Segment Start: THE INPUT

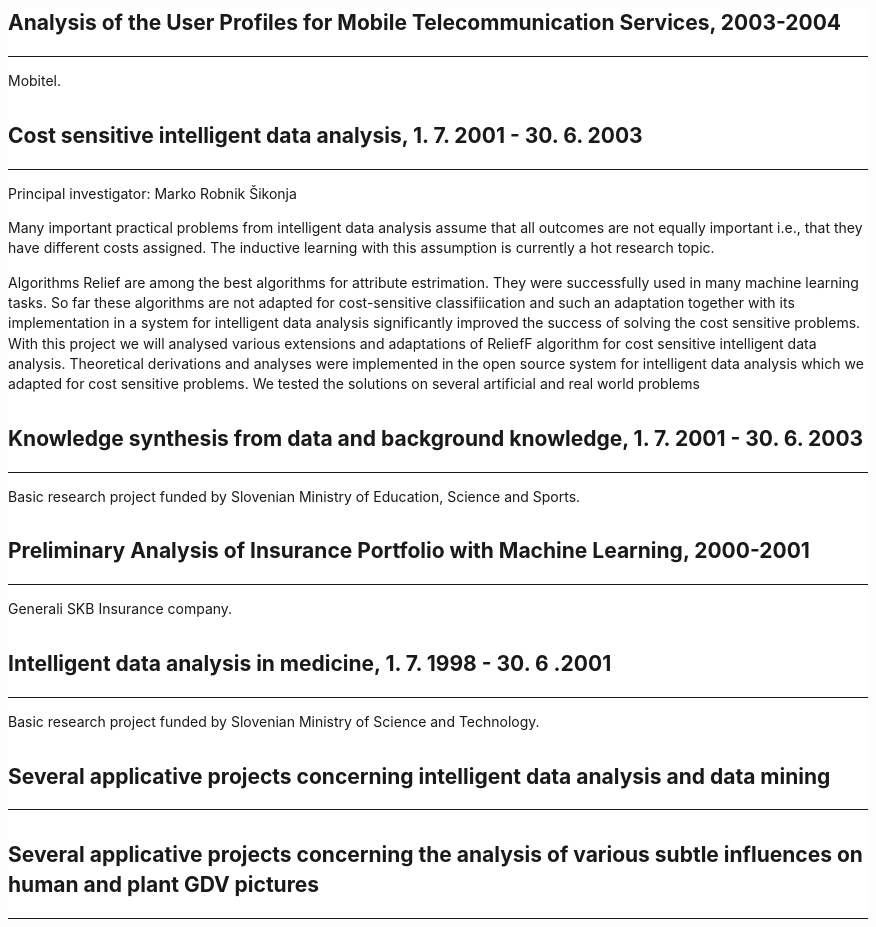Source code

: ## Analysis of the User Profiles for Mobile Telecommunication Services, 2003-2004

---

Mobitel.

## Cost sensitive intelligent data analysis, 1. 7. 2001 - 30. 6. 2003

---

Principal investigator: Marko Robnik Šikonja

Many important practical problems from intelligent data analysis assume that all outcomes are not equally important i.e., that they have different costs assigned. The inductive learning with this assumption is currently a hot research topic.

Algorithms Relief are among the best algorithms for attribute estrimation. They were successfully used in many machine learning tasks. So far these algorithms are not adapted for cost-sensitive classifiication and such an adaptation together with its implementation in a system for intelligent data analysis significantly improved the success of solving the cost sensitive problems. With this project we will analysed various extensions and adaptations of ReliefF algorithm for cost sensitive intelligent data analysis. Theoretical derivations and analyses were implemented in the open source system for intelligent data analysis which we adapted for cost sensitive problems. We tested the solutions on several artificial and real world problems

## Knowledge synthesis from data and background knowledge, 1. 7. 2001 - 30. 6. 2003

---

Basic research project funded by Slovenian Ministry of Education, Science and Sports.

## Preliminary Analysis of Insurance Portfolio with Machine Learning, 2000-2001

---

Generali SKB Insurance company.

## Intelligent data analysis in medicine, 1. 7. 1998 - 30. 6 .2001

---

Basic research project funded by Slovenian Ministry of Science and Technology.

## Several applicative projects concerning intelligent data analysis and data mining

---

## Several applicative projects concerning the analysis of various subtle influences on human and plant GDV pictures

---
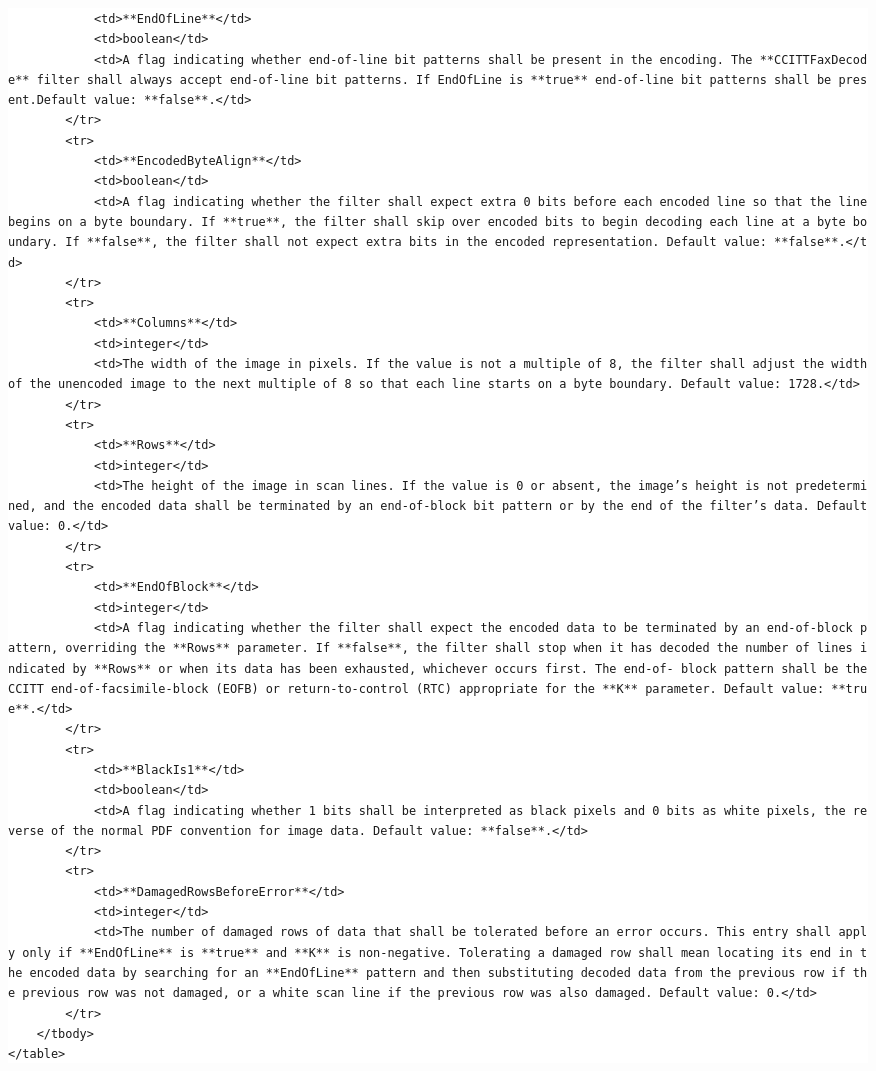                 <td>**EndOfLine**</td>
                <td>boolean</td>
                <td>A flag indicating whether end-of-line bit patterns shall be present in the encoding. The **CCITTFaxDecode** filter shall always accept end-of-line bit patterns. If EndOfLine is **true** end-of-line bit patterns shall be present.Default value: **false**.</td>
            </tr>
            <tr>
                <td>**EncodedByteAlign**</td>
                <td>boolean</td>
                <td>A flag indicating whether the filter shall expect extra 0 bits before each encoded line so that the line begins on a byte boundary. If **true**, the filter shall skip over encoded bits to begin decoding each line at a byte boundary. If **false**, the filter shall not expect extra bits in the encoded representation. Default value: **false**.</td>
            </tr>
            <tr>
                <td>**Columns**</td>
                <td>integer</td>
                <td>The width of the image in pixels. If the value is not a multiple of 8, the filter shall adjust the width of the unencoded image to the next multiple of 8 so that each line starts on a byte boundary. Default value: 1728.</td>
            </tr>
            <tr>
                <td>**Rows**</td>
                <td>integer</td>
                <td>The height of the image in scan lines. If the value is 0 or absent, the image’s height is not predetermined, and the encoded data shall be terminated by an end-of-block bit pattern or by the end of the filter’s data. Default value: 0.</td>
            </tr>
            <tr>
                <td>**EndOfBlock**</td>
                <td>integer</td>
                <td>A flag indicating whether the filter shall expect the encoded data to be terminated by an end-of-block pattern, overriding the **Rows** parameter. If **false**, the filter shall stop when it has decoded the number of lines indicated by **Rows** or when its data has been exhausted, whichever occurs first. The end-of- block pattern shall be the CCITT end-of-facsimile-block (EOFB) or return-to-control (RTC) appropriate for the **K** parameter. Default value: **true**.</td>
            </tr>
            <tr>
                <td>**BlackIs1**</td>
                <td>boolean</td>
                <td>A flag indicating whether 1 bits shall be interpreted as black pixels and 0 bits as white pixels, the reverse of the normal PDF convention for image data. Default value: **false**.</td>
            </tr>
            <tr>
                <td>**DamagedRowsBeforeError**</td>
                <td>integer</td>
                <td>The number of damaged rows of data that shall be tolerated before an error occurs. This entry shall apply only if **EndOfLine** is **true** and **K** is non-negative. Tolerating a damaged row shall mean locating its end in the encoded data by searching for an **EndOfLine** pattern and then substituting decoded data from the previous row if the previous row was not damaged, or a white scan line if the previous row was also damaged. Default value: 0.</td>
            </tr>
        </tbody>
    </table>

Segment End: THE INPUT

→ **ABOUT THIS EXERCISE**
Whenever a line of the data holds the string "white", pick that line out.

→ **COMPLETED TASK**
                <td>A flag indicating whether 1 bits shall be interpreted as black pixels and 0 bits as white pixels, the reverse of the normal PDF convention for image data. Default value: **false**.</td>
                <td>The number of damaged rows of data that shall be tolerated before an error occurs. This entry shall apply only if **EndOfLine** is **true** and **K** is non-negative. Tolerating a damaged row shall mean locating its end in the encoded data by searching for an **EndOfLine** pattern and then substituting decoded data from the previous row if the previous row was not damaged, or a white scan line if the previous row was also damaged. Default value: 0.</td>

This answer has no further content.